SOURCE TEXT →
* * *

Irish Daily Mail: Child mental health in ‘crisis’ as inpatient beds fall 20%
Dr Maeve Doyle speaks with the Irish Daily Mail about the concerning lack of beds for children with severe mental disorders.
The College of Psychiatrists of Ireland has warned that Child and Adolescent Mental Health Services (CAMHS) are at ‘crisis point’ as new figures reveal there are new 20% fewer hospital beds for children with severe mental disorders than a year ago.
Figures seen by the Irish Daily Mail show that four inpatient beds at CAMHS facility Galway’s Merlin Park Hospital closed this year. It comes after it was revealed in May that 11 beds in Dublin’s Linn Dara facility would have to shut for several months due to staff shortages. It means there are now just 57 inpatients beds across the country for children needing urgent mental treatment, compared to 72 in 2021.
Dr Maeve Doyle of the College of Psychiatrist of Ireland told the Mail that at least 125 beds would be required to meet increasing demand for services. In 2006, the HSE policy document ‘Vision for Change’ said 100 inpatient beds were needed – but that target has never been met. Dr Doyle, a consultant child and adolescent psychiatrist, said even more specialist beds are now required due to the increase in the population as she described the current downward trend in inpatient beds as ‘very concerning’.
‘There is a view there that if you provide enough community Child and Adolescent Mental Health Services and all those support services that you’re never going to need inpatient [beds],’ she said. ‘That’s a strange view because no matter how much preventative medicine you have in general medicine, you’re still going to have people with some medical illness. Around 2% of the children and adolescents I see are going to need inpatient treatment because of the severity of their mental disorder.’
Dr Doyle said recruitment and retention of psychiatrists is a ‘huge challenge’ with some CAMHS teams having only half the staff needed to ‘deliver a quality service’. ‘We get lots of trainees from university who are interested in psychiatry. They come in and do their specialist training, and then they’re leaving in their droves for Australia and Canada,’ she said.

* * *

(Extracted data entries)
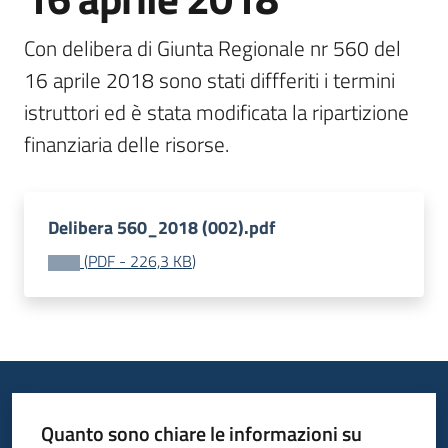
bandi
Menu selezionato
Con delibera di Giunta Regionale nr 560 del 
Piani
16 aprile 2018 sono stati diffferiti i termini 
programmi
istruttori ed è stata modificata la ripartizione 
progetti
Delibera 560_2018 (002).pdf
Agricoltura
(
PDF
-
226,3 KB
)
in
cifre
Seguici
su
Quanto sono chiare le informazioni su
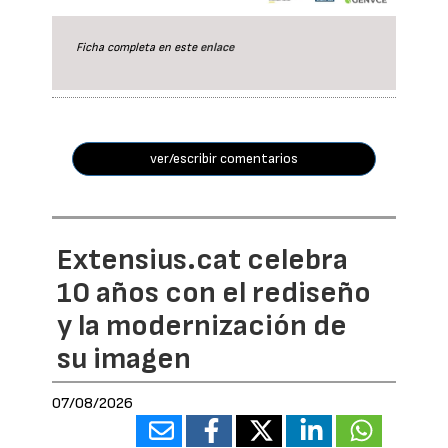
Ficha completa en este
enlace
ver/escribir comentarios
Extensius.cat celebra
10 años con el rediseño
y la modernización de
su imagen
07/08/2026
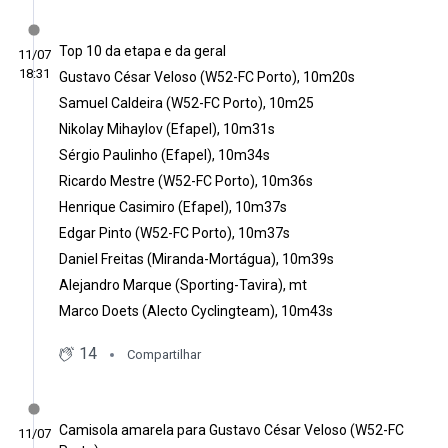
Top 10 da etapa e da geral
11/07
18:31
Gustavo César Veloso (W52-FC Porto), 10m20s
Samuel Caldeira (W52-FC Porto), 10m25
Nikolay Mihaylov (Efapel), 10m31s
Sérgio Paulinho (Efapel), 10m34s
Ricardo Mestre (W52-FC Porto), 10m36s
Henrique Casimiro (Efapel), 10m37s
Edgar Pinto (W52-FC Porto), 10m37s
Daniel Freitas (Miranda-Mortágua), 10m39s
Alejandro Marque (Sporting-Tavira), mt
Marco Doets (Alecto Cyclingteam), 10m43s
14
Compartilhar
Camisola amarela para Gustavo César Veloso (W52-FC
11/07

* * *

PROBLEMS TO SOLVE →
- a) According to the article on child mental health beds, how many inpatient beds did the 2006 HSE policy document 'Vision for Change' say were needed?
- b) Continue the article on child mental health beds from its final sentence.
These records have no connection to the article on child mental health beds.

WRITTEN RESPONSES →
- a) 100 inpatient beds.

- b)
Social Democrats TD and co-leader Róisin Shortall, who obtained the figures from the HSE by means of a parliamentary question, said the reduction in CAMHS inpatient beds was ‘deeply worrying’. Ms Shortall also raised concerns over the HSE’s confirmation that 29 children with severe mental health issues admitted to adult psychiatric units in 2021. Between January and May of this year, another six children were admitted to adult units.
‘Following the temporary closure of 11 beds in the Linn Dara CAMHS unit in May, there are no less than 60 inpatient CAMHS beds nationwide, 20% less than in 2021. This is well below the 100 beds recommended as far back as 2006,’ Ms Shortall said. ‘We know staff shortages are a major barrier to increasing beds but this is not a new phenomenon. Targeted solutions are urgently required to recruit staff and expand services, and to put a stop to the troubling practice of admitting children to adult psychiatric units.’
The Children’s Rights Alliance called for a ‘clear target’ for increasing inpatient bed capacity along with a budget to improve mental health services for young people. A spokesman said: ‘We hear on our information helpline the impact that waiting for treatment has not only on the child or young person, but on their whole family.’
A spokeswoman for the HSE said last night it is ‘committed’ to providing inpatient CAMHS services, and is recruiting psychiatric nurses to reopen the Linn Dara beds in September or October. ‘The number of young people admitted to adult psychiatric units has declined significantly over the past few years, from 83 in 2018 to 29 last year,’ she added.